Schrittweise wagten sich Fahrerin und Günter Andreck mit dem Halteseil auf höhere Distanzen. Immer mehr Kinder versammelten sich um Günter Andreck und wollten auch einmal in der Seifenkiste Platz nehmen. Dabei offenbarte sich bereits ein Problem, dass die Organisatoren zwar bedacht, jedoch noch nicht bis dahin gelöst sahen: wie kommen beim Rennen die Kisten nach dem Lauf auf schnellsten und kürzesten Weg wieder nach oben, ohne den Wettkampfablauf zu stören? Die Lösung lieferte Dietmar Pavel, der Chronist des Noßdorfer Bündnisses, der eigentlich nur anwesend war, um für die Chronik neue Bilder zu machen und bei den Zuschauern für ein Schmunzeln sorgte. Spontan nutzte er nämlich seinen Elektro-Rollstuhl als Abschleppfahrzeug und zog die Seifenkiste nach jeder Fahrt mittels Seil und Abschlepphaken wieder bergauf zum Startpunkt. Und er gab den Veranstaltern gleich noch eine Zusage, die das Rennen im September generationsübergreifend machen und für wahrscheinlich einmalige Bilder sorgen könnte: „Ich habe mit Bekannten gesprochen. Die kommen zum Rennen ebenfalls mit ihren Elektro-Rollstühlen. Wir alle ziehen dann shuttle-mäßig die Kisten von der Strecke wieder nach oben!“. Eine Zusage, die die Organisatoren, zu denen noch die „Wir haben Kultur“-Veranstaltungsagentur gehört und die von Kathleen Hubrich vom Stadtteilmanagement der DSK beratend begleitet werden, natürlich besonders freut.
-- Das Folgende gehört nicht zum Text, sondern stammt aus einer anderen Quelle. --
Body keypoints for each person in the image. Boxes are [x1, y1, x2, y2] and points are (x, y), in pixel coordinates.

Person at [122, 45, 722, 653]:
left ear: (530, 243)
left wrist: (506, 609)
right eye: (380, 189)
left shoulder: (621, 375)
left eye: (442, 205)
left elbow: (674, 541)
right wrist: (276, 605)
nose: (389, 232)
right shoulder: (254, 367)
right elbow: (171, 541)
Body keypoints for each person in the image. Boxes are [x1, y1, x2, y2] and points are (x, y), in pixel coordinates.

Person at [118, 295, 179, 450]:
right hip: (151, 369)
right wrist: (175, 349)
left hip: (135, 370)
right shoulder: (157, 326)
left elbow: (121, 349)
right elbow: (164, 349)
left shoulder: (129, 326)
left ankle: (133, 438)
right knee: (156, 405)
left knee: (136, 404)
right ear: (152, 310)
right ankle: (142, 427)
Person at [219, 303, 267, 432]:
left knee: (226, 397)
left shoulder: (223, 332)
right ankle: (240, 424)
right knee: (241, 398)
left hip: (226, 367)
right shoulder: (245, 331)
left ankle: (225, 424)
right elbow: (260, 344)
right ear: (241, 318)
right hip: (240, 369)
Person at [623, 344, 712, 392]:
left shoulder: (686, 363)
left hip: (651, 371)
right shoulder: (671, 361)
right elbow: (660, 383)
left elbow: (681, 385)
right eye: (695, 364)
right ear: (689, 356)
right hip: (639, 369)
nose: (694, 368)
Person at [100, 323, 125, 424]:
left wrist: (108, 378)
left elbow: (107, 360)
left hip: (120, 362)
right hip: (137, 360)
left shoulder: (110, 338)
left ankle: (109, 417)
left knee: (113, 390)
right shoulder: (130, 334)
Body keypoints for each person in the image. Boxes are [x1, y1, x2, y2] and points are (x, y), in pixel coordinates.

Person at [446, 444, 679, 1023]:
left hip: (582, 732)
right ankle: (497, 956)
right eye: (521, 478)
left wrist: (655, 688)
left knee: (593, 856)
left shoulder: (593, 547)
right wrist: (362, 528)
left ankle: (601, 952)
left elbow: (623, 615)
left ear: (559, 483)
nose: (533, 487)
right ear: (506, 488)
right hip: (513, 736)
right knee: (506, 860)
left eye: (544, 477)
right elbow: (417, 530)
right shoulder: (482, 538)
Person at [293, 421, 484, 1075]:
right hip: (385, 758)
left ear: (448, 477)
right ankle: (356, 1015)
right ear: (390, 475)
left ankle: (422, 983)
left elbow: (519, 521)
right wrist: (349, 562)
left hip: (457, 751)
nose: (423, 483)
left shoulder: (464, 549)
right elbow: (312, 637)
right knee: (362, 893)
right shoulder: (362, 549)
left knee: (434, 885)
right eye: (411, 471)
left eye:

Doch eine Frage war bisher noch ungeklärt: wie weit rollen die Seifenkisten wirklich, wenn vom obersten Startpunkt auf dem Kegeldamm gestartet wird? Staish (10 Jahre), die mit ihrer Familie aus Afghanistan zugewandert ist und an diesem Mittwoch begeistert die eine oder andere Testfahrt unternahm, wollte es herausfinden und traute sich über die volle Distanz. Nicht so sehr die Geschwindigkeit, sondern viel mehr die erzielte Weite überraschte. Trotz noch nicht optimaler Rennabstimmung der Seifenkiste gelang es ihr, bis auf den Oder-Neiße-Radweg zu rollen. Rund 130 Meter bedeuten erst einmal inoffiziellen Weitenrekord für diese Strecke. Helena schaffte es im Anschluss, allerdings regelwidrig mit kräftigem Anschub, sogar auf etwa 200 Meter. Ein paar Meter weiter und sie hätte die Lange Brücke erreicht.
Für die Organisatoren war der erste Testtag sehr erkenntnisreich, was Strecke und Abläufe betrifft. Viele Eltern und Großeltern nahmen sich auch die ausgelegten Flyer mit, die auf das Rennen hinweisen. Und wenn sie dem Drängeln ihrer Sprösslinge nachgeben, wird in den nächsten Wochen und Monaten sicherlich noch die eine oder andere Seifenkiste mehr in der heimischen Garage zusammengebastelt. Interessenbekundungen gab es jedenfalls reichlich und viele der Kinder wollen unbedingt im September an den Start gehen.